Never underestimate the power of Nature, especially when you're feeling stuck or discouraged. Share on X

I had been having super-intense dreams leading up to the day of the eclipse.

Disturbing dreams. Bordering on nightmares.

The day of the eclipse, I went outside. For a good hour I sat outside, watching the eclipse with my homemade paper viewer. A lizard eventually joined me, and I spent some time discussing my disturbing dreams with it. (Lizards are all about the dream world, in case you didn’t know. And, yes, I was talking out loud to the lizard and the lizard stuck around.)

No, this wasn’t the lizard that hung out with me during the eclipse.

After an hour, I went back in the house, pulled up my novel on my laptop, and started writing.

It was like a dam had broken. I wrote and wrote and wrote.

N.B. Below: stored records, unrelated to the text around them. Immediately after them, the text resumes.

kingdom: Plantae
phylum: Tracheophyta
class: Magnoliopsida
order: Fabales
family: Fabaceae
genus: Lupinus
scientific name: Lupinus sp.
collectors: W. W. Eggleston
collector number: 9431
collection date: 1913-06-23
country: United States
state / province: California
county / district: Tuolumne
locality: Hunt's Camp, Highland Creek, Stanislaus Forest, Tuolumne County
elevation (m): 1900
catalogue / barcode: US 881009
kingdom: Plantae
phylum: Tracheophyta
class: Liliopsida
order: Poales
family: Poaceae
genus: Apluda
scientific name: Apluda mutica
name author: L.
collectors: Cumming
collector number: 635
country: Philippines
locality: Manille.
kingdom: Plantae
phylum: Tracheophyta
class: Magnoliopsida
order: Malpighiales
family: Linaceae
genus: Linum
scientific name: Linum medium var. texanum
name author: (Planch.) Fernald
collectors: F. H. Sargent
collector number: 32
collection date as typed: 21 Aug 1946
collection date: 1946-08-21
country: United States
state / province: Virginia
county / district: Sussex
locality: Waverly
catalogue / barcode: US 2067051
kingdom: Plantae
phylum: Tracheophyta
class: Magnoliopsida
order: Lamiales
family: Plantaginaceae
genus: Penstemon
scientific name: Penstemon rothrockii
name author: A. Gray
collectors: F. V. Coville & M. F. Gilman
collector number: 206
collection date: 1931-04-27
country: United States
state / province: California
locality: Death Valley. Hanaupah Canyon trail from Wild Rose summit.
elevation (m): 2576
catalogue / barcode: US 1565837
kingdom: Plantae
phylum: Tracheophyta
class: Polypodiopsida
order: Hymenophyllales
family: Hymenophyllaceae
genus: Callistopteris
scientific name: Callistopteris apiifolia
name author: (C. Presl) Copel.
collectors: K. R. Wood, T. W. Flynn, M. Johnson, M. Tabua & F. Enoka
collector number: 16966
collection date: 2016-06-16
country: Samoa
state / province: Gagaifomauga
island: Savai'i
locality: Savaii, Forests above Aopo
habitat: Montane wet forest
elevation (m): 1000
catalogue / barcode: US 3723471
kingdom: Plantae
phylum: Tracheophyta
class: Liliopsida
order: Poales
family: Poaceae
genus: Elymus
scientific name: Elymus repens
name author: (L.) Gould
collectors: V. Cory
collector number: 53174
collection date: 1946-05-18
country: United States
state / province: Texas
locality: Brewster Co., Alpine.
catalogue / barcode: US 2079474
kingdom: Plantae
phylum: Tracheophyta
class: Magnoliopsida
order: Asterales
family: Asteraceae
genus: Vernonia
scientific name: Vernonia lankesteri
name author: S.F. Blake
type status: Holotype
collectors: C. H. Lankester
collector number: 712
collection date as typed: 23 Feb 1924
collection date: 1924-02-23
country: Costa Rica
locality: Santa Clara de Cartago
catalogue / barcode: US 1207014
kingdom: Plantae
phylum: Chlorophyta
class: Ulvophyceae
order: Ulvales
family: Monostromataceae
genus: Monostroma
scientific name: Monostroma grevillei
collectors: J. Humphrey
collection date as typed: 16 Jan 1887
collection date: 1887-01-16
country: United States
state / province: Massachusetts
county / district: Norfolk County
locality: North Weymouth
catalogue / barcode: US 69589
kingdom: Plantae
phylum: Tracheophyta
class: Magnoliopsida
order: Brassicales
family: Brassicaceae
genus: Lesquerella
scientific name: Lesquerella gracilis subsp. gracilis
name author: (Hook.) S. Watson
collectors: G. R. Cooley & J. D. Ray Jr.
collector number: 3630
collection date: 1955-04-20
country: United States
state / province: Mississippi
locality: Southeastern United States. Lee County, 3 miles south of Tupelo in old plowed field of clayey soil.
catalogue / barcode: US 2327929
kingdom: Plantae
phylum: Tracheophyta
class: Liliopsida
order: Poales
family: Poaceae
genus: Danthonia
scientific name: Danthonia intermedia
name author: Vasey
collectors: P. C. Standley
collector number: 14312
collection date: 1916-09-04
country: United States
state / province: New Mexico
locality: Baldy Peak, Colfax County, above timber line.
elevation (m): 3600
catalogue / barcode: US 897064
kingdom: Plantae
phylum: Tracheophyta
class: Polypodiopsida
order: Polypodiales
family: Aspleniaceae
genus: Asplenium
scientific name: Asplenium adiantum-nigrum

I was back in the flow. I was lost in the fiction world.

My high was back.

The best part? The shift stuck.

I was back to enjoying fiction again.

So, was it the power of the eclipse? Or was it just my perseverance? Would I have eventually broken through without a little astrological help?

I haven’t a clue.

Regardless, whatever happened that day, I’m extremely grateful. And because of what happened that day, I’m back on track for releasing my “Secrets of Redemption” series Summer of 2018.